Thursday, December 20, 2007

Saying "no more"

When I wrote here of knowing that I need to tell my non-rent-paying tenant to leave that this was the biggest step I could take toward my own vision of happiness. I knew that I had to stand up for my own needs and desires. I felt that until I took this step I couldn't keep on posting in this journal.

Over the past several weeks I have had visions of my house without any tenants or roommates, of having it all to myself. These visions remind me, of course, that I had gotten into "when X is taken care of I will be happy" mode. I have been here before. "When I lose weight I will be happy." "When I pay off my IRS debt I will be happy". I have learned that it isn't that simple, that happiness is not a state you attain and then stay there. Instead, I get a momentary rush and then the thrill fades.

Even so, some of these things are important and get in the way of finding peace. In my case, having a tenant who takes recyclables to a nearby center to pay for tobacco was a concern, but more than that having a tenant at all was weighing on me. I am by nature a loner. I get along with others but am not a social animal. It tires me. It drains me. The only reason I managed to accept a tenant for so long (other than my unwillingness to tell him to leave) was that he was not particularly social either! So we tend to go about our business separately and don't spend a lot of time together.

The upshot is that I knew I had to tell him goodby. I had to give him a date. Day after day passed and I resisted. I talked about it with friends. One understanding friend suggested that I make the date January 31, 2008, making it a full year that he has not paid rent, and telling him I am happy to be able to give him the gift of that rent. That sounded like a good plan and a generous one, yet I still held off saying anything.

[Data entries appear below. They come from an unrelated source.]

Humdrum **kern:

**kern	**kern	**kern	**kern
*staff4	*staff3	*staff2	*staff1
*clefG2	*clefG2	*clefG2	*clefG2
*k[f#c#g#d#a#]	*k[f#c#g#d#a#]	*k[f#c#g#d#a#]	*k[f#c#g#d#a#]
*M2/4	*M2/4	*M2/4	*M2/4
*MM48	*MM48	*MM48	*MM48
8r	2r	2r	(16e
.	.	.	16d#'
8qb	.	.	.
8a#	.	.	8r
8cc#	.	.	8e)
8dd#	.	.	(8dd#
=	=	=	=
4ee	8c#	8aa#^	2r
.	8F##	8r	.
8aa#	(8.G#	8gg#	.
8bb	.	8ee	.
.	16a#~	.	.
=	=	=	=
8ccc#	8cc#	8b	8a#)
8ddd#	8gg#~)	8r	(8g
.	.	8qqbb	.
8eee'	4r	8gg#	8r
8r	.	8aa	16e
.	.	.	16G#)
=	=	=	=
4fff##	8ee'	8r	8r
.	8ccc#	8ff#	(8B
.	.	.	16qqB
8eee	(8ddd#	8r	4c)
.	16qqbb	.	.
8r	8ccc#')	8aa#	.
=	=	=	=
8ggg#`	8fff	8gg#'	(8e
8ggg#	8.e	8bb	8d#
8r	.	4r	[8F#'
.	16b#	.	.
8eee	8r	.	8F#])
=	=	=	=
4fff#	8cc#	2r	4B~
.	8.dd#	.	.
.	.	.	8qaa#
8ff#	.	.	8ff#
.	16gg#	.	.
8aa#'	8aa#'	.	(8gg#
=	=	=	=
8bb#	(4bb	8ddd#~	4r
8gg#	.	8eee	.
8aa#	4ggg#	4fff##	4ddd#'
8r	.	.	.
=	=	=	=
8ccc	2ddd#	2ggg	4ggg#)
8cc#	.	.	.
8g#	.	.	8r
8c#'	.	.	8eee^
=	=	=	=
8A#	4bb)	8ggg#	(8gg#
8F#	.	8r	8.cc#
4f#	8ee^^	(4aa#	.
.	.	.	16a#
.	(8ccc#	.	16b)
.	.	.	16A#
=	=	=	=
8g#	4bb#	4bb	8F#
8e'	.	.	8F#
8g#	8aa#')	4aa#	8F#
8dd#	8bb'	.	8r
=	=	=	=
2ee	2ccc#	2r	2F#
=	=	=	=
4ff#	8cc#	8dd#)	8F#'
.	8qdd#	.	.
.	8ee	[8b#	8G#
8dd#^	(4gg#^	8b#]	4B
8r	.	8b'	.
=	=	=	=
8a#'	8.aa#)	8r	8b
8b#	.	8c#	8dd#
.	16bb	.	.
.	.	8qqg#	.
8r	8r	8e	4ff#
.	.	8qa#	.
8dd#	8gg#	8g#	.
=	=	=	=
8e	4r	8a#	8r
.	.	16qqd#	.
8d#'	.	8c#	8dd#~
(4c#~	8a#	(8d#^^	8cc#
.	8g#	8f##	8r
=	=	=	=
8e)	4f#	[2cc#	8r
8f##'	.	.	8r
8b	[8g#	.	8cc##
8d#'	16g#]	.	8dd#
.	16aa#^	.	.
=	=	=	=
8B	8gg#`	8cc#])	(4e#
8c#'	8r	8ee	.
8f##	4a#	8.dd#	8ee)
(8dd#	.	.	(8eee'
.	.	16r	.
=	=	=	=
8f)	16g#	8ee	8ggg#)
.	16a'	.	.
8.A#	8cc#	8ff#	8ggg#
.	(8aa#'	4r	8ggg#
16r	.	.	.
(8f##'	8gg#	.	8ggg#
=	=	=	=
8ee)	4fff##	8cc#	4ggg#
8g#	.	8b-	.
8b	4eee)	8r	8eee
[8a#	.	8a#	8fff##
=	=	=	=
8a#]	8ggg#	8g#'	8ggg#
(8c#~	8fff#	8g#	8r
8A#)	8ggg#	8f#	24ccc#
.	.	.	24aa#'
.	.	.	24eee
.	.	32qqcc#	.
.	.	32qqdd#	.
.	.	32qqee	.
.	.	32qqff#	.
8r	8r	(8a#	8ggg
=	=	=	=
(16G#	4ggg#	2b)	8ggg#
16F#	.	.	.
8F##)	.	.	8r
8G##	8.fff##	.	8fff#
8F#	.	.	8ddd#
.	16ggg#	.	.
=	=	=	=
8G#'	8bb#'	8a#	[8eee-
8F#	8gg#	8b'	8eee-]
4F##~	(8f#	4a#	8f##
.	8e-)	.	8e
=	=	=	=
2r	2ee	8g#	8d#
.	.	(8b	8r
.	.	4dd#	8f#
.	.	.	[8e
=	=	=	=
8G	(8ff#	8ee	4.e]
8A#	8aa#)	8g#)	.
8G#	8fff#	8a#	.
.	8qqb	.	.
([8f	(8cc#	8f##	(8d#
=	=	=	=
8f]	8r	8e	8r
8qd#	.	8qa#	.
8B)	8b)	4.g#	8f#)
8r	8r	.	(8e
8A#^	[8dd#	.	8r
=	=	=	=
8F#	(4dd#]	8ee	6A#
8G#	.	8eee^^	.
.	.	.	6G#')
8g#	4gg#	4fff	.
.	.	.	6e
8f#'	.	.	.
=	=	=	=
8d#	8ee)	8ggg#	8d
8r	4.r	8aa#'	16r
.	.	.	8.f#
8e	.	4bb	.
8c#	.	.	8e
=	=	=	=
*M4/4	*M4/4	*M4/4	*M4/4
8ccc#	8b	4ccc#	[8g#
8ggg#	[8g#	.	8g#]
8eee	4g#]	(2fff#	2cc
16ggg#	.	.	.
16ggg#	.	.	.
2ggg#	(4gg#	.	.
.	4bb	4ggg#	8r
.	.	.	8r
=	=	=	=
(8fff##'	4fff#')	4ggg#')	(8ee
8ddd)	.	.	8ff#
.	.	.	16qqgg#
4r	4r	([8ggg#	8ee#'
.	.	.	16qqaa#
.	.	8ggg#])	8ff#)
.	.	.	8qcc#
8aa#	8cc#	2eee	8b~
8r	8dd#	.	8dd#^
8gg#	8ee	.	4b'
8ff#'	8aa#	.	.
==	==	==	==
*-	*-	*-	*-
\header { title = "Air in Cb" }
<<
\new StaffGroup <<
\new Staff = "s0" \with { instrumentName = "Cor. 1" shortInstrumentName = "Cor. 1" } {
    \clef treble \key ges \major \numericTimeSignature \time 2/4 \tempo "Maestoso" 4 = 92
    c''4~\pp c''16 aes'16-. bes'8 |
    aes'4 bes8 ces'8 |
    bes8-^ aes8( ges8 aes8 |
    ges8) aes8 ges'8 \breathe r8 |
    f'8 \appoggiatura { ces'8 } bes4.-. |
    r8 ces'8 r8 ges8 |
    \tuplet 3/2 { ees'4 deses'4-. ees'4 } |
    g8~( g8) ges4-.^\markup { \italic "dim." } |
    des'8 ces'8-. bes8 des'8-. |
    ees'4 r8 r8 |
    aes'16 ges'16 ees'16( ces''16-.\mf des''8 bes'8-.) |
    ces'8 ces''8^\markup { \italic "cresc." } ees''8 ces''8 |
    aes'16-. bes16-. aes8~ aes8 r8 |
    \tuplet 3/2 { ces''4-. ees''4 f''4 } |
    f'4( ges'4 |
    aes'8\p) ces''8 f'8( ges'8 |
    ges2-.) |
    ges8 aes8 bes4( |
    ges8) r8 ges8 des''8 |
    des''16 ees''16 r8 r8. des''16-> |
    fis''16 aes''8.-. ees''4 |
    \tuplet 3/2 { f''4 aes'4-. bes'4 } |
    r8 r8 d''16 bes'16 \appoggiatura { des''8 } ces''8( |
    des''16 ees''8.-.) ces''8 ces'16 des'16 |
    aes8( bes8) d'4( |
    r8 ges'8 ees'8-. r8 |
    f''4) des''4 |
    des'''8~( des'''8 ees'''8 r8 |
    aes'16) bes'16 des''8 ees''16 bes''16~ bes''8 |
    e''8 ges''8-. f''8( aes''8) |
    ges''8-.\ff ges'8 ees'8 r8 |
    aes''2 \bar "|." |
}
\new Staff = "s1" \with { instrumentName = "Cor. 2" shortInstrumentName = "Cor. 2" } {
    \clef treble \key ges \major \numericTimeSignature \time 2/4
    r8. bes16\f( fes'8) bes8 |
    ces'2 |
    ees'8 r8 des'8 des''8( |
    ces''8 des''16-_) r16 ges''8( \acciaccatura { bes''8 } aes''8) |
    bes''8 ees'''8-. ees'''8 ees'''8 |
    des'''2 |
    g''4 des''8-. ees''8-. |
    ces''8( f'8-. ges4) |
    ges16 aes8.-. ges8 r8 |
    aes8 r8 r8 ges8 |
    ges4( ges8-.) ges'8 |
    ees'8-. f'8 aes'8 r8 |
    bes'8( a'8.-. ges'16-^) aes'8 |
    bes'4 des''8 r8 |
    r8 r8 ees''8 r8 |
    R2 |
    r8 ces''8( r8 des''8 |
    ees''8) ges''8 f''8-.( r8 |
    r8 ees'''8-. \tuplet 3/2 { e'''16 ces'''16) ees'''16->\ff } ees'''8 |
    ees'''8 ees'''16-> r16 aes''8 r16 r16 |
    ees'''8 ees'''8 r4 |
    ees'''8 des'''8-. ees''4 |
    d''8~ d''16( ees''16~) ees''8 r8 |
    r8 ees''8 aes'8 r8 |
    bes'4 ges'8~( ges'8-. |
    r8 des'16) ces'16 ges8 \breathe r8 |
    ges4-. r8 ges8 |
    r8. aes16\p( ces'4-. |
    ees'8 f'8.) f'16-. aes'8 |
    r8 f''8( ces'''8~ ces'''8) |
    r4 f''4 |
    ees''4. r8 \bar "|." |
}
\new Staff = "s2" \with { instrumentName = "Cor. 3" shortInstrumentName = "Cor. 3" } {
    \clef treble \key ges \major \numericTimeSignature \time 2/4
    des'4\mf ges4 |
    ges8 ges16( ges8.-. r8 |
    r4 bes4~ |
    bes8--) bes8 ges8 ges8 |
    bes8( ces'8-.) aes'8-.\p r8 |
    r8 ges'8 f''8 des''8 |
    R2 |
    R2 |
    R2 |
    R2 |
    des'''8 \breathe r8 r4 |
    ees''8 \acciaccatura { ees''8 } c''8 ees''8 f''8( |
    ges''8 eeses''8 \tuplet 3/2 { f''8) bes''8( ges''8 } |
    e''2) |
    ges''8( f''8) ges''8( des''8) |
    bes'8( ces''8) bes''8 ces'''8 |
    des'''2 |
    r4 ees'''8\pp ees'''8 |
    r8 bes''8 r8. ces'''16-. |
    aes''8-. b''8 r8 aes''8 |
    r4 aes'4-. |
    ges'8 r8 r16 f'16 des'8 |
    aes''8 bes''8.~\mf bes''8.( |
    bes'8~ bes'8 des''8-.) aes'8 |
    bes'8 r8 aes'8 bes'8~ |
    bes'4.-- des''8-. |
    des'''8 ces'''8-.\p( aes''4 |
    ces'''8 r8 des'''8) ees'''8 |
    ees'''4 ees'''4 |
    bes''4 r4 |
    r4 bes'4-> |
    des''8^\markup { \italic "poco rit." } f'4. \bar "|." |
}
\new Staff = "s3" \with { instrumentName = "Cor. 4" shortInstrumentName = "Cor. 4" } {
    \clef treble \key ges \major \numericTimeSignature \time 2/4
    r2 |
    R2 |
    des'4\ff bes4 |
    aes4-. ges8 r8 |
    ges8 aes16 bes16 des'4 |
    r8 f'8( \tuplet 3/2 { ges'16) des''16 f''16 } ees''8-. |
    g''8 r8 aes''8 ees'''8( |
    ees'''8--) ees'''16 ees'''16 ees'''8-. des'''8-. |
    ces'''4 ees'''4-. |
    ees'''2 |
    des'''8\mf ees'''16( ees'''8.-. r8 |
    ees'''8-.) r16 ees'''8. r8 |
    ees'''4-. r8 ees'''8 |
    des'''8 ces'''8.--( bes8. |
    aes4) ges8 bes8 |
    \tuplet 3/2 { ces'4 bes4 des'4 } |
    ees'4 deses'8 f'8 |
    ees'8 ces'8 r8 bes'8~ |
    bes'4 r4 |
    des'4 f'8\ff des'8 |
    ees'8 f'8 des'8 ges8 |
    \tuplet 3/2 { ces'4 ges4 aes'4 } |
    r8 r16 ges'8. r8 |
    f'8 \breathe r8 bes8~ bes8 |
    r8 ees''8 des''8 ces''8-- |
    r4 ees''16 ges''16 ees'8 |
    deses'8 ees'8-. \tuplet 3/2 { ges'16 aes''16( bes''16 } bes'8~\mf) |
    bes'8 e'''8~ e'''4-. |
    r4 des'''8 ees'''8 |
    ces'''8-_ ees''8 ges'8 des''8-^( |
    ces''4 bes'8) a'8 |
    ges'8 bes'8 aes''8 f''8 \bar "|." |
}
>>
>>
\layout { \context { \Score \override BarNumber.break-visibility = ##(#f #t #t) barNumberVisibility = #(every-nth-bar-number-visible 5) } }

Until yesterday. I put together a holiday card with some cash and a pizza gift card and told him I had good news and bad news. I handed him the card, said I thought it would be useful, an early Christmas present, and then I said I need my house back and I would like him to be out by January 31. He was taken aback and stumbled a bit but recovered gracefully. He said that was more than fair but that it might take him a little longer to be able to get out. I mumbled a bit about some flexibility (am I in for it here?) because I realize he has to 1) get a job, 2) get paid, and 3) have enough to pay first month's rent plus a security deposit, not a small amount in these parts even when just renting a room in a house.

I didn't feel a great sense of relief, frankly. I didn't feel a weight lift off me. Will that happen when he actually moves out? I doubt it. Right now I am feeling like I'm some kind of heel for doing this, even while I believe I did it in the gentlest way possible. I mean, I actually said "It's not you, it's me". I said that. And it's true, for the most part. It is hard for me to imagine being able to live with a tenant, any tenant, for long before I am not liking it. The exceptions are people I love. If one of those people moved in it would mostly be a pleasure for me.

I feel that I can now continue writing here! I have done what I needed to do. The followup will be tough, probably, but the bricks have been laid. I have done something I needed to do. By itself it won't make me happy. But it's one of those steps I had to take.